== Segment start ==

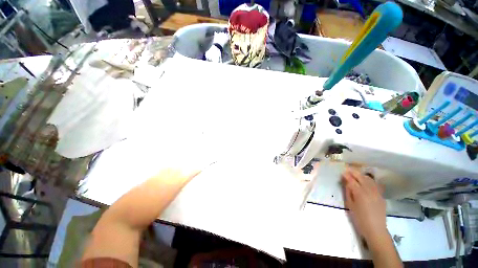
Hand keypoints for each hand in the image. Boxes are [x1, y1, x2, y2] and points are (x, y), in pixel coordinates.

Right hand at [342, 168, 387, 243]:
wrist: (376, 229)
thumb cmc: (359, 218)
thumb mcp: (350, 205)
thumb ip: (348, 192)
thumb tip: (347, 183)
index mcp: (360, 193)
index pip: (352, 180)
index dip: (347, 175)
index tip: (342, 172)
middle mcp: (369, 191)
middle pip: (361, 177)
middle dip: (354, 172)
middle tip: (348, 169)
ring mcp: (377, 192)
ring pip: (369, 179)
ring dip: (361, 175)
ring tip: (356, 173)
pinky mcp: (381, 196)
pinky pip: (375, 184)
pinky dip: (369, 180)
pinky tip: (366, 180)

== Segment end ==

▶ **Your objective**
Reproduce exactly the stretch of lines that starts at the one containing "middle tip: (348, 169)" and ends with the final line of the data, including both ends and nothing more.

▶ **Answer section**
middle tip: (348, 169)
ring mcp: (377, 192)
ring pip: (369, 179)
ring dip: (361, 175)
ring tip: (356, 173)
pinky mcp: (381, 196)
pinky pip: (375, 184)
pinky dip: (369, 180)
pinky tip: (366, 180)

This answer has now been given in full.